Whenever they stopped, Lobsang scanned for short-wave radio transmissions, which ought to carry around the curve of any Earth with an ionosphere. They paused at a couple of Corn-Belt worlds to listen, one being West 101,754, where they got a long and chatty news update from a colony in a stepwise New England: some kid, originally from Madison as it happened, blogging by reading from her journal. One of a whole trail of such hopeful townships, Joshua imagined, scattered thin across the continents of the Long Earth.
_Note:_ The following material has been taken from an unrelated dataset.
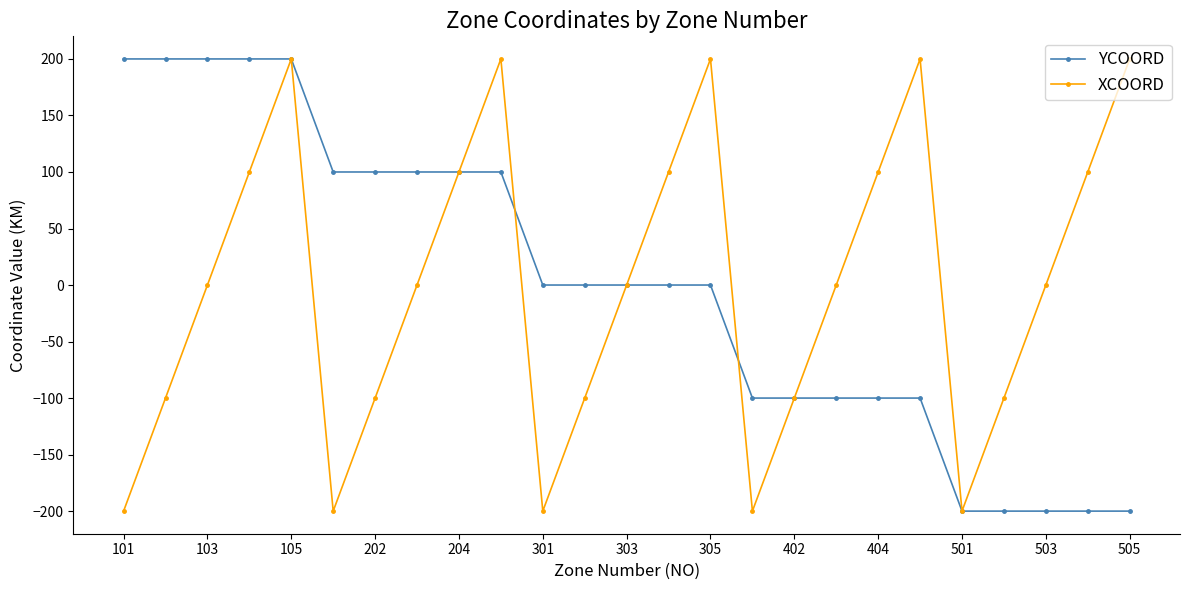

In XCOORD, how many points are lower than both neighbors (excluding endpoints)?

4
And each, he supposed, would have its own story to tell …
Hi, my loyal listeners, Helen Green here, your low-tech blogger clogging up the airwaves again. This bit’s from three years ago. It was July 5 – which, as you will be aware, is the day after July 4. Here goes …
Is this what they call a hangover?
Oh! My! God!
Yesterday was Independence Day! Yay. We’ve been here eight months, and nobody’s dead yet, yay! That’s an excuse for a party if ever there was one. We’re Americans, and this is officially America, and it was July 4, and that was that.